Меламед отрицает отнюдь не все достижения модернизма, но только деструктивную их часть. Идеальным поэтом для Меламеда является Александр Блок– рыцарь поэзии нового времени, который продолжает служить гармонии, когда гармония уже невозможна.
Однако «невозможное человекам, возможно Богу». И если поэзия – это чудо, то можно ли говорить о том, что оно когда либо было «возможно»? «Возможность совершенной поэзии, – пишет Меламед, – «само ее существование в «черном воздухе Ада» свидетельствует о непрекращающемся Промысле в мире, гармонический образ которого окончательно разрушен». Поэтому вслед за Вейдле констатирую умирание искусства, Меламед оставался и автором и читателем современных стихов.
***
Книга Меламеда – не только о поэзии, но и о поэтах.
Нельзя не заметить рискованности такого перехода: от того, что все иссякло, к тем, кто все еще пытается творить на пепелище, чье существование зависит от того, возможно ли еще чудо поэзии в катастрофическом воздухе XX века или уже нет?
Во второй части книги собраны очерки о жизни и творчестве Евгения Блажеевского, Бориса Викторова, Ирины Хроловой, Марины Георгадзе, Анатолия Богатых.

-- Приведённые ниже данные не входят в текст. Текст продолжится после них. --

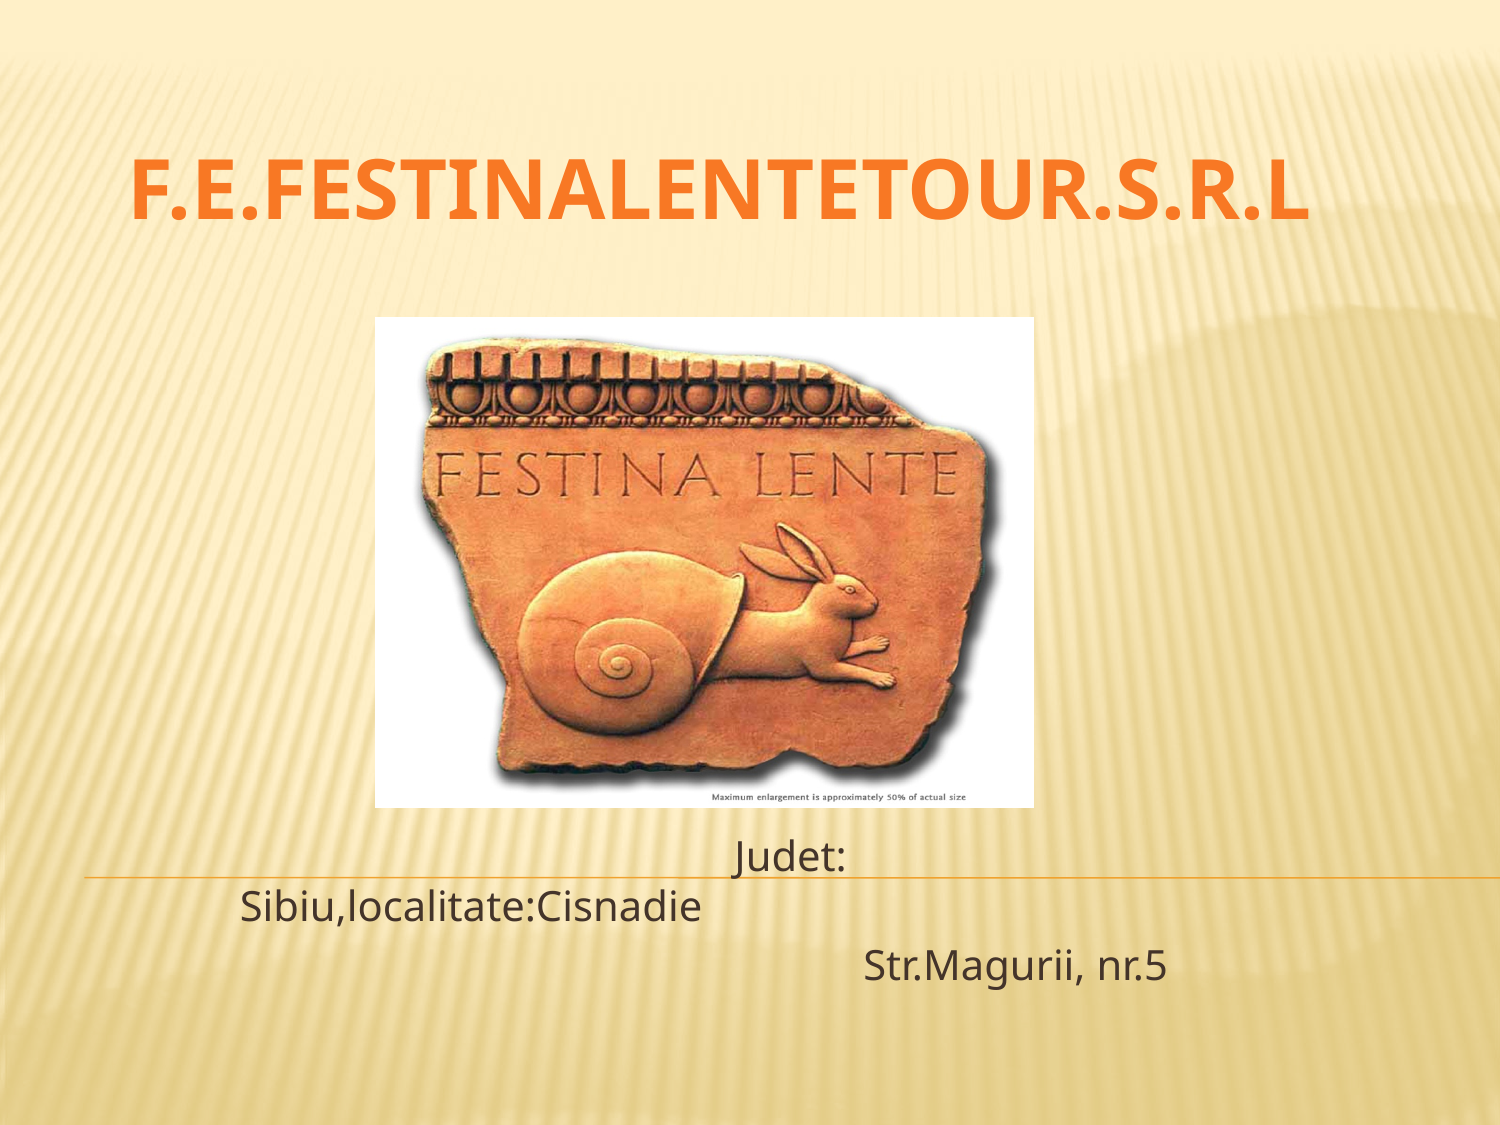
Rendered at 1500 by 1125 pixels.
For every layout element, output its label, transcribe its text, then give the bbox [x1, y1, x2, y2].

title F.E.FestinaLenteTour.S.R.L [112, 128, 1388, 411]
subtitle Judet: Sibiu,localitate:Cisnadie Str.Magurii, nr.5 [225, 796, 1275, 997]
picture [374, 317, 1034, 808]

Игорь Меламед не считал себя литературным критиком и брался за перо только, если ему было необходимо высказаться, если он знал, что может сказать то, чего не скажет никто другой. Поэты, о которых он пишет — это те, кто был частью и его читательского опыта, и его жизни. Однако в суждениях Меламеда нет пристрастности дружбы, нет и попытки сгладить острые углы и противоречия. Он показывает разные судьбы непохожих поэтов, чьи творческие поиски далеко не всегда протекают в русле, близком ему. Например, в статье о Евгении Блажеевском читаем: «Не была ли утрата веры в чудо самой мучительной потерей для поэта? И, может быть, не о «выборе пустоты» стоит говорить в этом случае, а об исчезновении благодати, Среди лирики Блажеевского немало стихов высочайшей пробы, которые, я уверен, украсят будущие антологии русской поэзии последней трети XX века <…> Но при всех ее достоинствах, зрелая, наиболее совершенная поэзия Блажеевского почти лишена просветления» («Судьба и поэзия Евгения Блажеевского»).
Выход книги статей Игоря Меламеда – это, безусловно, весомый повод перечитать стихи этих смертных служителей бессмертной гармонии, среди которых я хотела бы выделить замечательного поэта Ирину Хролову. Ее последняя книга «Я жива» была составлена Игорем Меламедом в 2004 году.
Нужно отметить, что в воспоминаниях Меламеда нет ничего от «литературного анекдота». Ни слова насмешки, ни слова в осуждение. Для Меламеда важно показать, что в поэзии дан образ человека-автора в его высшем проявлении. Уровень мастерства, писательская честность, ответственность перед даром – все это для Меламеда-критика только повод разглядеть в реалиях творчества и биографии небесный замысел об этом человеке.
А сам он – только тень на краешке их судеб, скромный свидетель, чьи свидетельства всегда преисполенны любви.